L’ordonnance tressaillit et, sautant à bas du lit, prit la position. Son visage décelait l’effroi et la confusion.
— Allah ? — demanda amicalement Romachov.
Les lèvres imberbes et enfantines du Tchérémisse se détendirent en un large sourire qui découvrit ses admirables dents blanches, étincelantes à la lueur de la bougie.
— Allah ! Votre Noblesse !
— C’est bien, c’est bien… Ne te dérange pas. Romachov caressa légèrement l’épaule de l’ordonnance. Peu importe, Gaïnane, tu as ton Allah comme moi j’ai le mien. Vois-tu, frère, il n’y a qu’un seul et même Allah pour tous les hommes.
« Brave Gaïnane ! songea le sous-lieutenant en gagnant sa chambre. Et dire que j’ai honte de lui tendre la main. Oui, oui, je n’ose pas, je ne peux pas. Ah diable ! Il faudra dorénavant que je m’habille et me déshabille moi-même. C’est une cochonnerie d’exiger de son prochain pareil service. »

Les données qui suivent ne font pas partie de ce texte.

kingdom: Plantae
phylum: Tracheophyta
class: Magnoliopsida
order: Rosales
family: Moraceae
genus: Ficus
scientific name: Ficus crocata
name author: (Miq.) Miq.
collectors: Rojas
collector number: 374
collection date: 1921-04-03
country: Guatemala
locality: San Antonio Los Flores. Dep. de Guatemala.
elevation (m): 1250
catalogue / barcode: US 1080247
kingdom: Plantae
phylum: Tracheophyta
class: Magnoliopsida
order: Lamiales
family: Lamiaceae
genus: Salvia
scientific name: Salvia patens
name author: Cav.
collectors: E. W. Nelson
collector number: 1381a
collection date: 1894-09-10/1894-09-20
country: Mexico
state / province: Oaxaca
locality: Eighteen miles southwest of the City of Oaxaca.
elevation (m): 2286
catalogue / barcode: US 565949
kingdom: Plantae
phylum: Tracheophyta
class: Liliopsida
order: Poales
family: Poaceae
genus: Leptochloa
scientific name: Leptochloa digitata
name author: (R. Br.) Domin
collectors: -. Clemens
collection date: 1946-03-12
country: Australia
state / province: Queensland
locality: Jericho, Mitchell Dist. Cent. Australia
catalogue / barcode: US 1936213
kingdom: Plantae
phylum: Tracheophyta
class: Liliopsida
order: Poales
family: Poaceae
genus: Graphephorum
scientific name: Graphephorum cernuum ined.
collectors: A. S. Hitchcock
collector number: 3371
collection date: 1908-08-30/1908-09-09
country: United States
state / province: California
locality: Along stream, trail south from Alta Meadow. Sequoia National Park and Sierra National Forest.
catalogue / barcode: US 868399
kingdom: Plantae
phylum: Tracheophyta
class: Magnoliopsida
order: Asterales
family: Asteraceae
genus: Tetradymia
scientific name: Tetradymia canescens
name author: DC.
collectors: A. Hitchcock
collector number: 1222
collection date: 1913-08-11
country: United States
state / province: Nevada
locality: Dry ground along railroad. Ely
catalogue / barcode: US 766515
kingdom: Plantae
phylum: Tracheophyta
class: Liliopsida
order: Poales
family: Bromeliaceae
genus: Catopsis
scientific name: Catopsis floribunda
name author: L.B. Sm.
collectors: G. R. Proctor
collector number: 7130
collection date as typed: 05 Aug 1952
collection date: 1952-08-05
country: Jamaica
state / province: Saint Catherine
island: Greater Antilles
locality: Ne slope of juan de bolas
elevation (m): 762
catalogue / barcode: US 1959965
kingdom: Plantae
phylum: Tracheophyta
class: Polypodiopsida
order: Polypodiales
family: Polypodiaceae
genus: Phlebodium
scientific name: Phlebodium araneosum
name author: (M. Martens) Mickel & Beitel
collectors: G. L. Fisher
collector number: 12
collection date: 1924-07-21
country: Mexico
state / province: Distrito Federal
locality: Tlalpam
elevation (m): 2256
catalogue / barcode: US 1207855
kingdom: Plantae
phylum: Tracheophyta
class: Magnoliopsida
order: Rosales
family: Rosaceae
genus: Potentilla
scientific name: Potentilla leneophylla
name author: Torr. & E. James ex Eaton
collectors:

Ce soir-là, il n’alla pas au mess, mais tira du tiroir de son bureau un gros cahier réglé, aux pages couvertes d’une écriture fine et irrégulière, et écrivit jusqu’à une heure très avancée. C’était son troisième roman, intitulé « Fatal Début ». Le sous-lieutenant rougissait de ses occupations littéraires et pour rien au monde n’en eût fait l’aveu à qui que ce fût.
VIII
On venait de commencer la construction de casernes pour le régiment à l’extrémité de la petite ville, derrière le chemin de fer, en un endroit appelé le pacage et, en attendant qu’elles fussent achevées, les soldats, ainsi que tous les services, étaient répartis un peu partout dans le pays. Le mess des officiers était installé dans une petite maison à un seul étage en forme de potence : le plus long pavillon, qui faisait face à la rue, comprenait la salle de danse et le salon ; le plus petit, s’enfonçant dans une cour boueuse, renfermait la salle à manger, la cuisine et des chambres pour des officiers de passage. Ces deux pavillons étaient reliés entre eux par une sorte de corridor, ou plutôt de boyau tortueux et étroit, divisé en un certain nombre de minuscules petites pièces servant d’office, de salle de billard, de salle de jeux, d’antichambre et de boudoir pour les dames. Comme tous ces locaux, sauf la salle à manger, étaient habituellement inhabités et jamais aérés, ils sentaient l’aigre, le moisi, le renfermé, ainsi que l’odeur spéciale aux vieilles garnitures de meubles.
Romachov arriva au mess à neuf heures. Cinq ou six officiers célibataires y étaient déjà réunis pour la soirée, mais il n’y avait pas encore de dames. Depuis longtemps, il existait entre elles une singulière rivalité en matière de savoir-vivre ; elles estimaient qu’il était de mauvais ton pour une dame d’arriver une des premières au bal. Les musiciens étaient assis à leurs places dans une galerie vitrée qui communiquait par une grande baie avec la salle de danse. Celle-ci était éclairée par des bras à trois branches appendus entre les fenêtres et par un grand lustre à pendeloques de cristal. Le brillant éclairage faisait paraître encore plus vide cette grande pièce aux murs nus, tapissés de papier blanc, aux fenêtres garnies de rideaux en tulle, et uniquement meublée de quelques chaises viennoises le long des murs.